Many of you will be going on Easter eggs hunts today with little ones. Here is one I did with my two kids and part of our extended family.
To Roger and Jane…
Most if not all little kids love the Easter Bunny tales and the attendant Easter Egg hunts. Baskets filled with candy and brightly colored eggs found on a field of grass always bring smiles and happiness to the little ones around. And you were no different. Easter was always something fun and exciting to you.
One thing that made that so was the big egg hunts we had with our relatives, the Calhoun’s, on the Turner side of the clan. Some of them farmed and had spots on their land where the pasture was mowed and some trees were around. At such pastoral places near Valley View and Gainesville we had many hunts when you two were young. On Easter Sunday we would drive north up I-35 from Fort Worth and gather at one of those places with the ever growing Calhoun bunch. My Aunt Bobbie and Uncle Billy Mac had four kids who also had kids so when assembled we had quite a crowd. And some of those kids had kids thus increasing the extended family’s size. So many second cousins (and now third) I have trouble keeping all of their names straight – MeeMaw can so when needed I have to ask her who’s who in Calhoun Land.
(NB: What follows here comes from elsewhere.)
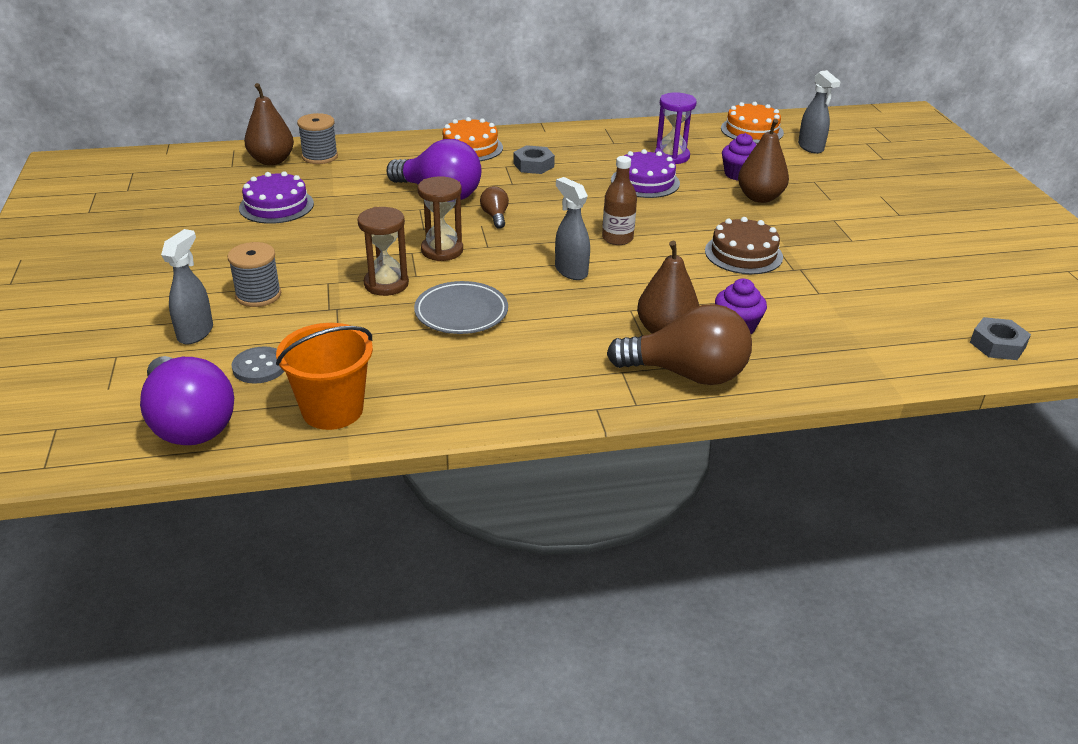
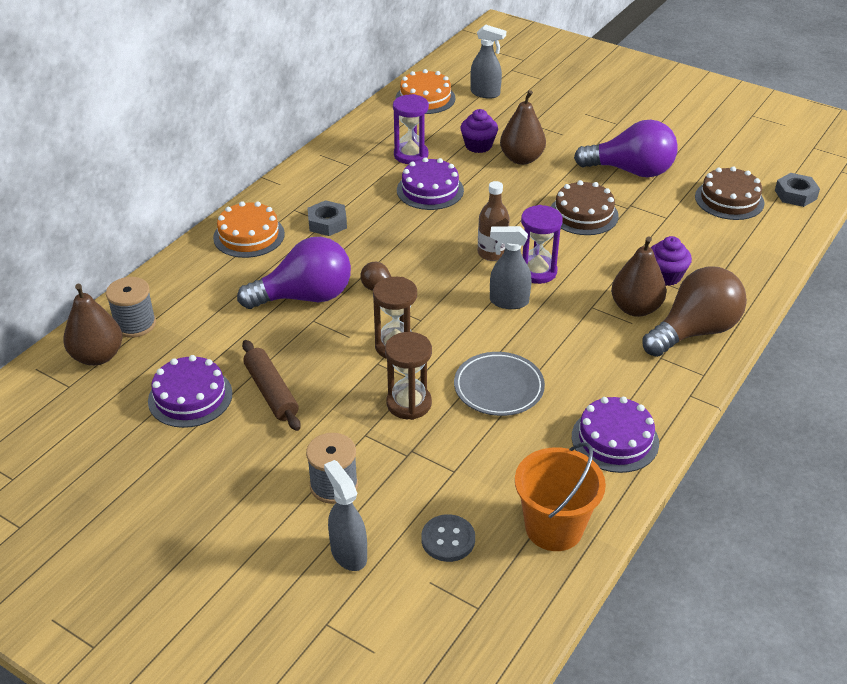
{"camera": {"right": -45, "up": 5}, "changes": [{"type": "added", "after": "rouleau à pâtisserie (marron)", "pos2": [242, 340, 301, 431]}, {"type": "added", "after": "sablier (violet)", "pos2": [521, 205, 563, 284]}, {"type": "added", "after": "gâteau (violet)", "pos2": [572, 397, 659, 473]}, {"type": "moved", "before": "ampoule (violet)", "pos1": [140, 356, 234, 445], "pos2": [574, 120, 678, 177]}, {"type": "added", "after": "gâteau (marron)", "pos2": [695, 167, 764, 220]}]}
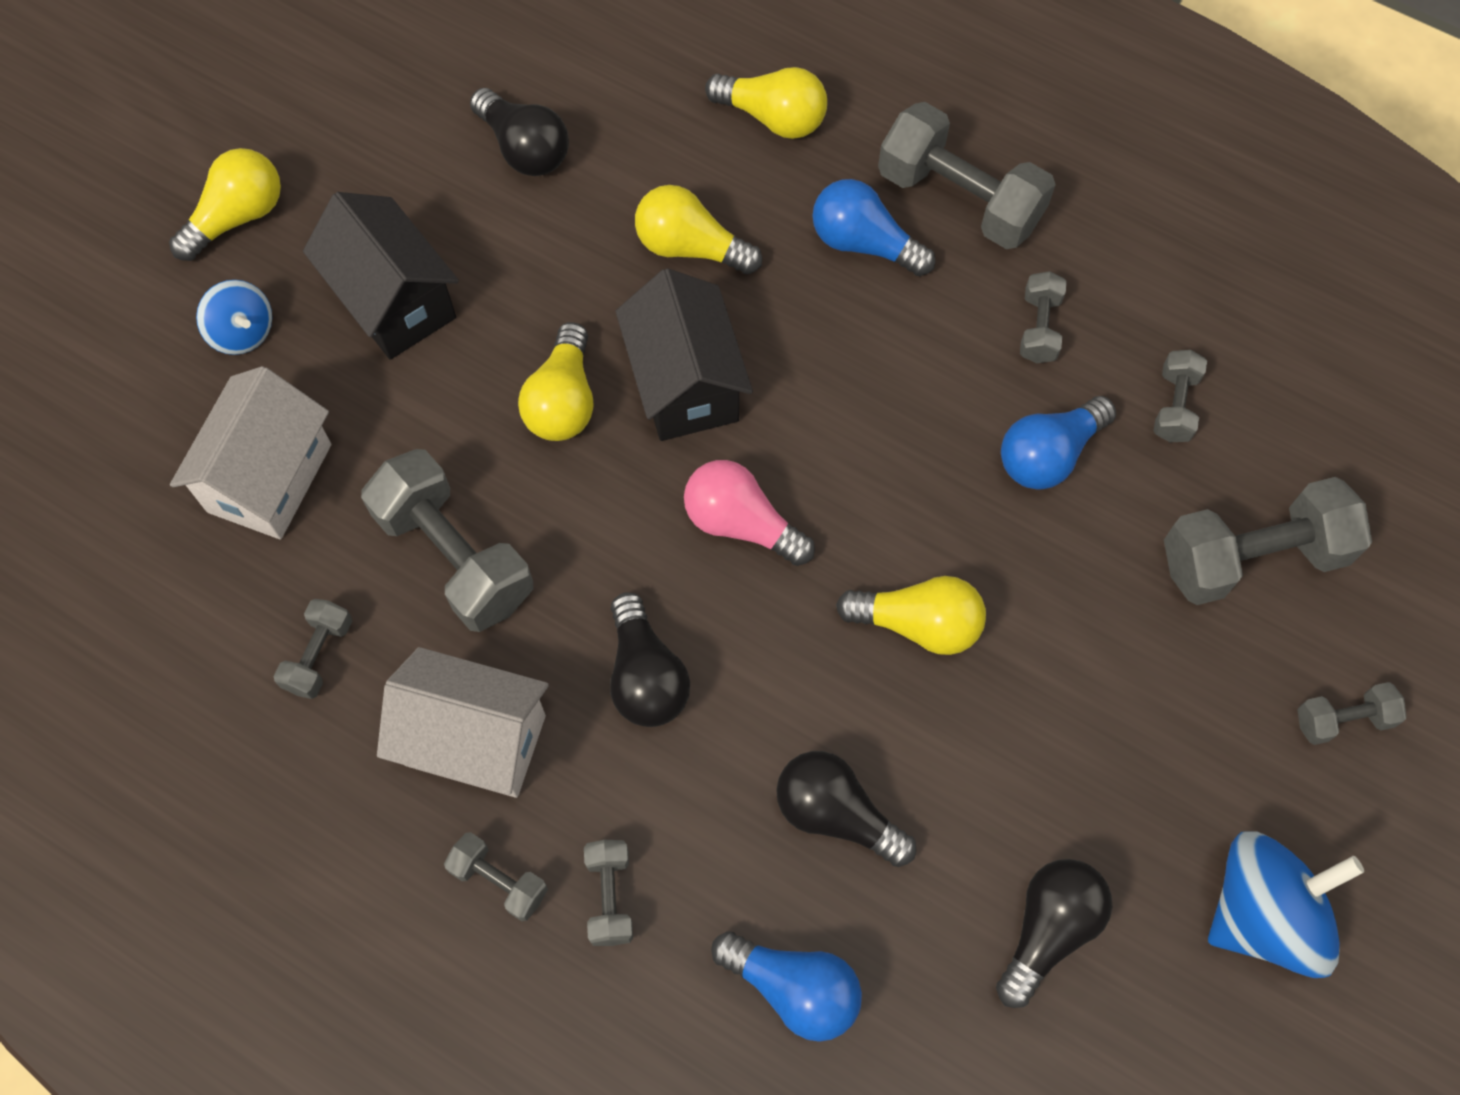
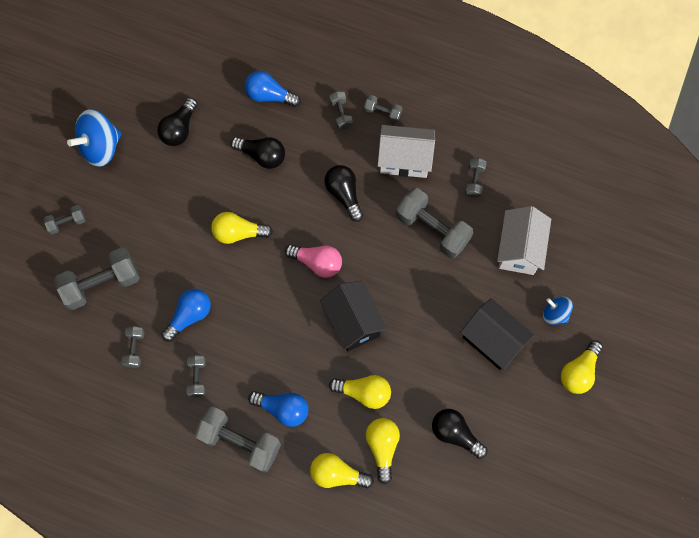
{"camera": {"right": 170, "up": 5}, "changes": [{"type": "moved", "before": "ampoule (jaune)", "pos1": [518, 322, 594, 441], "pos2": [366, 418, 400, 484]}]}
Getting back to the hunts, we gathered early in the morning at one of the pastures and made ready for the crowd. Our cars and pickups would be scattered around some of the trees. Each separate family had its brood with baskets in tow. Some of the adults would lay out the treasures, eggs and candy galore, around plants, trees, or rocks. We avoided using cactus for camouflage of course but it was there too. When the goodies were concealed you kids would be turned loose. Seeing the energy spent by all of you one can picture images of the “The Sooners” crossing into Oklahoma in search for the best land. You youngsters were the same. You sped into the area and quickly scoured it until nothing remained except the dirt and plants that were there e before. The baskets were full and the smiles were bigger still, all in about ten minutes at the most.
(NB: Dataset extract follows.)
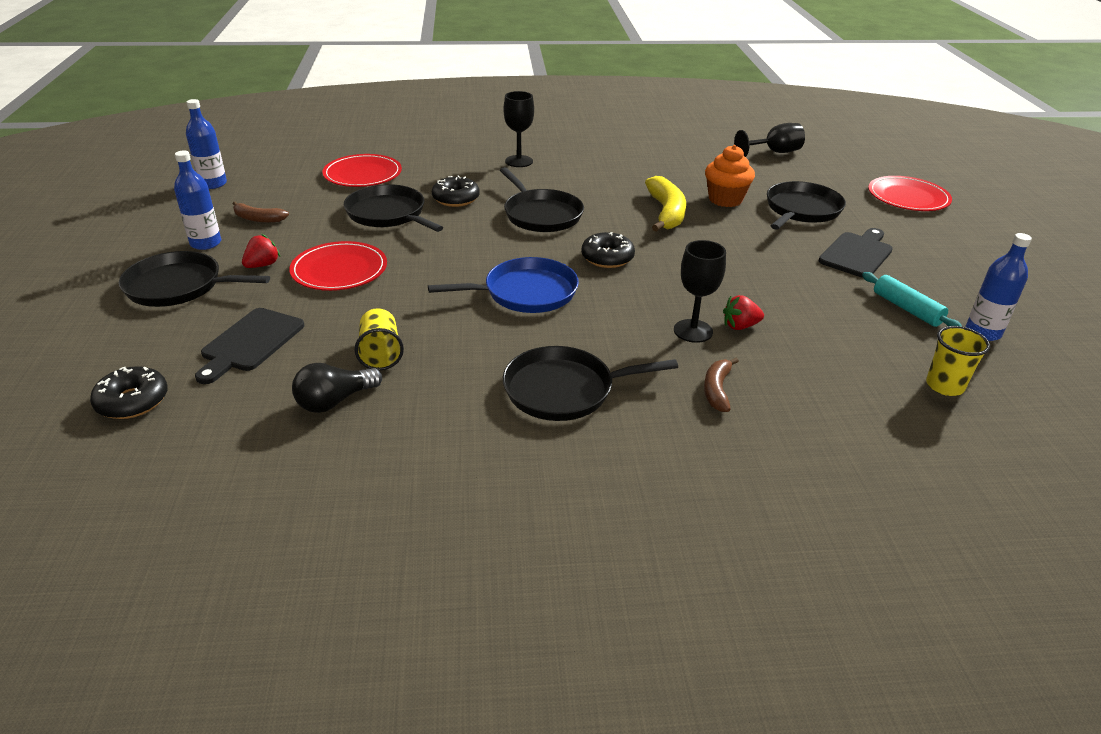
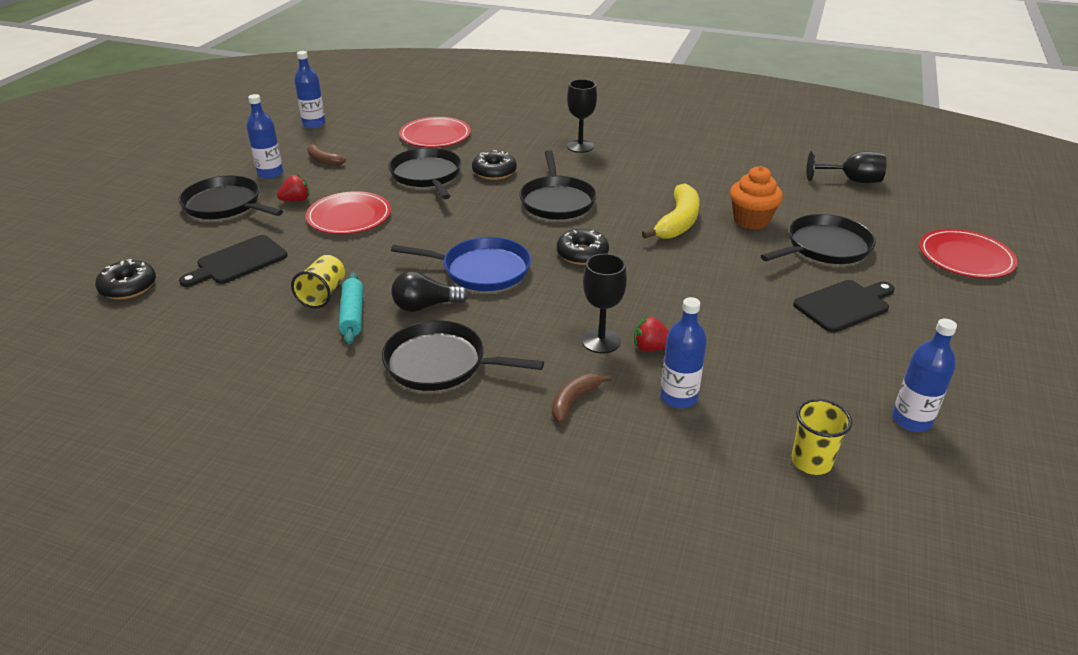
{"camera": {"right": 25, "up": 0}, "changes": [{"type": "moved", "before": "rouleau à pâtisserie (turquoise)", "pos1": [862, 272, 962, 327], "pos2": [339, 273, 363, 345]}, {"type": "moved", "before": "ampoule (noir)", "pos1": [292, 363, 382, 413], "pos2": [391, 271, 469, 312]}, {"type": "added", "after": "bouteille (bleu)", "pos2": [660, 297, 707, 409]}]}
After that we sometimes had a picnic lunch under the trees. Tables were set up and filled with traditional fare like fried chicken, potato salad, and tea. A typically Texan feast was had by all. That was the adult’s reward, besides seeing your smiles, for hiding the eggs and sweets.
This ritual went on for a few years and then we stopped having them or had other things to do. Families grow and change over time which is why these things cease. The kids begat kids who begat their own kids. Thus each nuclear family becomes its own clan and the parade of generations marches down the long road of time. That is a natural thing to see and is nothing to fear. You will miss not being around your cousins, aunts, and uncles but when you grow up and have kids plus nephews and nieces to boot it’s your turn to set up and run the Easter egg hunts and show the younger ones how it is done. By doing that you will find your own Easter Eggs to treasure hidden in some pasture on happy Easters yet to come.